Return all lines in the data where the string "rate" can be found.

**Content revision data:**
::::::
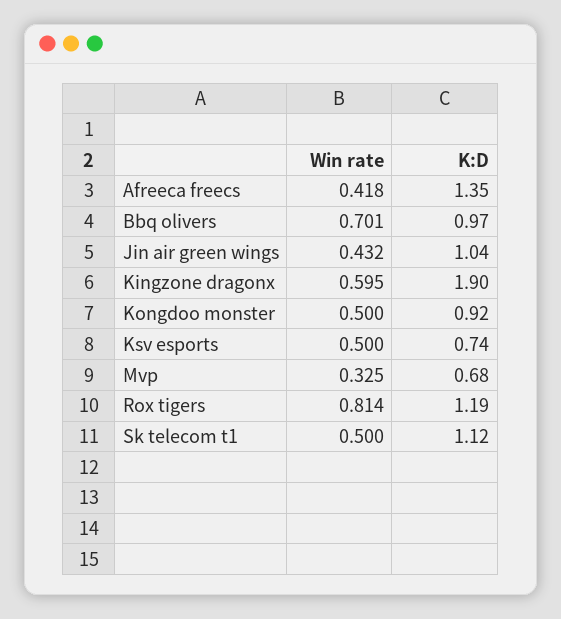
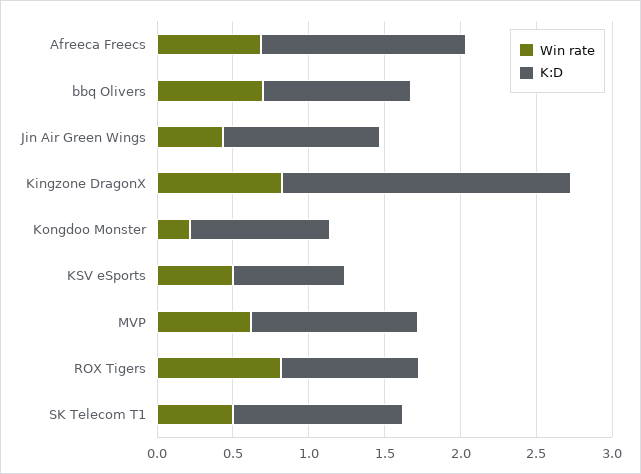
Win rate, Afreeca freecs: 0.418 -> 0.7
Win rate, Kingzone dragonx: 0.595 -> 0.8
Win rate, Kongdoo monster: 0.5 -> 0.2
Win rate, Mvp: 0.325 -> 0.6
K:D, Mvp: 0.68 -> 1.1
K:D, Rox tigers: 1.19 -> 0.9

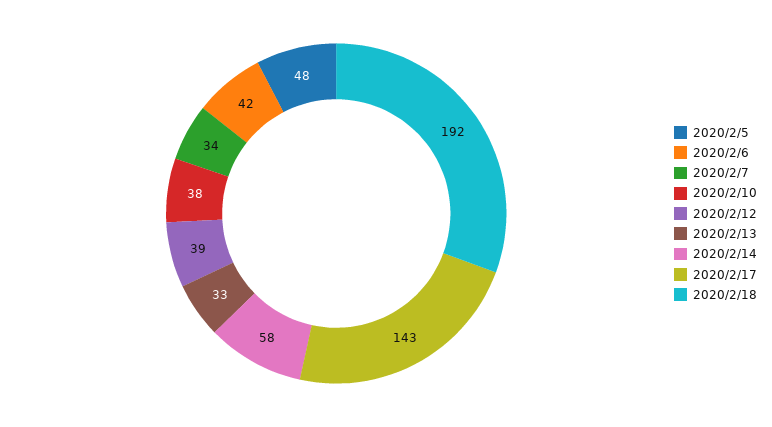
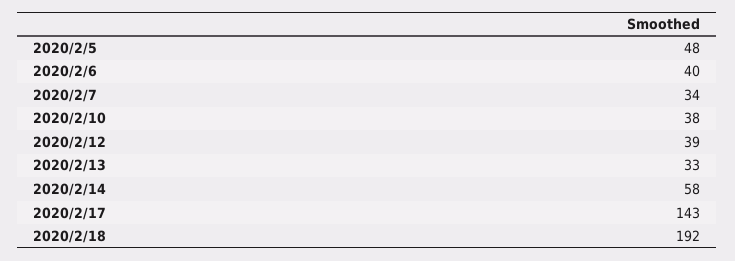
2020/2/6: 42 -> 40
::::::
**Answer to this task:**
Win rate, Afreeca freecs: 0.418 -> 0.7
Win rate, Kingzone dragonx: 0.595 -> 0.8
Win rate, Kongdoo monster: 0.5 -> 0.2
Win rate, Mvp: 0.325 -> 0.6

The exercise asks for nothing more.